Drainage Systems For Yards - How To Solve With a Swale

by Sherry

I need information on drainage systems for yards and how to solve with a swale.

I have a real challenge for you and I hope you can help me. I live on a very steep hill with the hill coming down towards my house. When it rains, it goes under my front porch that has no foundation. Whoever built the porch just laid the boards, etc.

Now when it rains hard, the rain hits the tires of cars, comes up over the curb and down the hill under my porch. I have hardwood floors that I need to replace due to the rain and a dog (hmmm) and plan to do that hopefully next year AFTER I get the landscaping on front yard done. Anyway, I have had a few guys come by and look at the yard, say they will get back to me on ideas and prices for a drainage system, and I never hear from them again. Another guy said it would be between 5,000-6,000 dollars which I can't afford. I'm a single mom of 2 little girls I adopted a couple years ago and work 3rd shift, so end up paying about 17 hours a day for daycare so needless to say, there isn't a LOT of money left over but have saved up some.

If you could give me some ideas on what to do with it I would appreciate it. It also slopes from one end to the other and one guy said I would need like a flat start on west end to about either a 3 or 4 foot tall retaining wall on the east end. My spot I need fixed is about 30 feet across (roughly) and then I think I have to leave a leeway from the work done to the road so roughly about 7-10 feet out from house area wise.



Hi Sherry,

From what you have told me, I am picturing your property sloping towards your home with a cross slope to the side. I would generally suggest the following:

From the porch, your grade must be sloped away from the house. It should be graded away
to a lower elevation for a distance of at least five feet at 1/4 inch per foot. This means that the elevation five feet out should
be 1 1/4 inches lower than the grade at your porch.

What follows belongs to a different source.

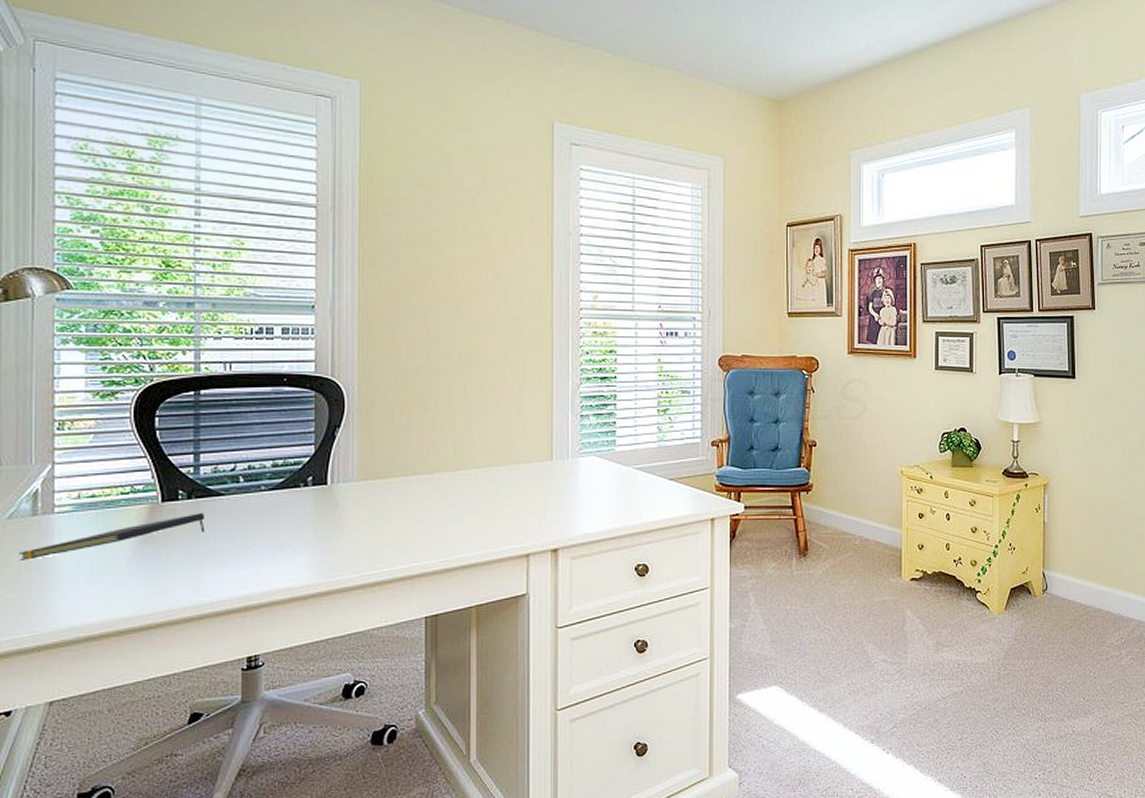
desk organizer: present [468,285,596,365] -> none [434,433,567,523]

This is standard grading procedure that any qualified landscaper should be aware of. You can grade to a lower point further out, but no closer. You can grade to
a lower elevation than above, but no higher. The slope coming down from the street meets these points that are five feet out and a gentle "swale", or channel, is created leading the water away. The area beneath your porch, hopefully will now not be a problem since not much water is leading towards your home. You can look under your porch to see how steep it is.

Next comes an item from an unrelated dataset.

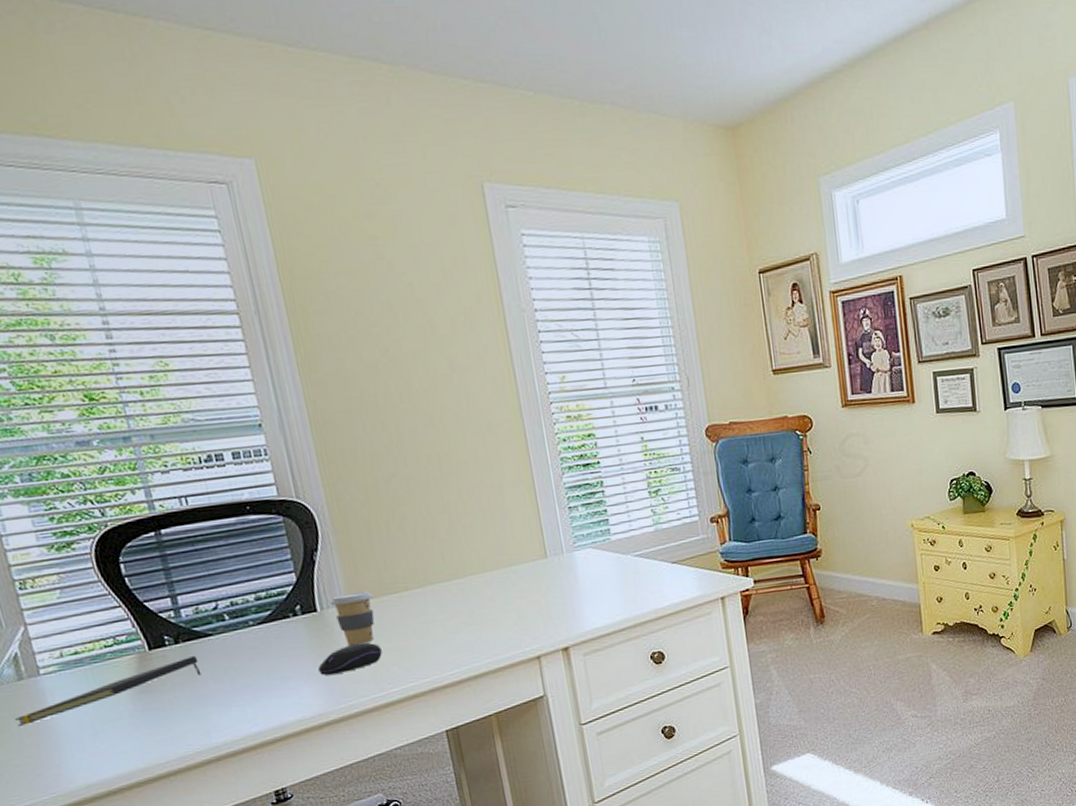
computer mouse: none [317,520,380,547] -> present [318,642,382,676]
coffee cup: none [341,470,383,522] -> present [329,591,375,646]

This will make the area from the street to the newly created swale steeper. Depending on the steepness of the slope, this may not be the greatest solution; a retaining wall would be another way to go, running
parallel to your house, as this can allow for a gentler slope. I am suggesting the first solution due to cost differences and your situation.

Everything begins from the porch/house area. The cross slope will just follow. At some point you will get to a low point of the swale. Legally, you are not allowed to lead water off your property onto a neighbor's property, so this water must be addressed. If you have woods, great. If not,you might have to install a drainage pit to collect the water. This is similar to a large drum with holes on the sides so that water will
enter it and then slowly percolate out.

This is all general information and it would depend on your particular grades, which I don't have. You might consider calling an engineering company, explaining your situation and asking them to recommend a qualified landscape contractor.

If I can be of any further help, please let me know. I understand your frustration and that drainage systems for yards can be difficult to understand. However, I also think it's a matter of just finding the right contractor.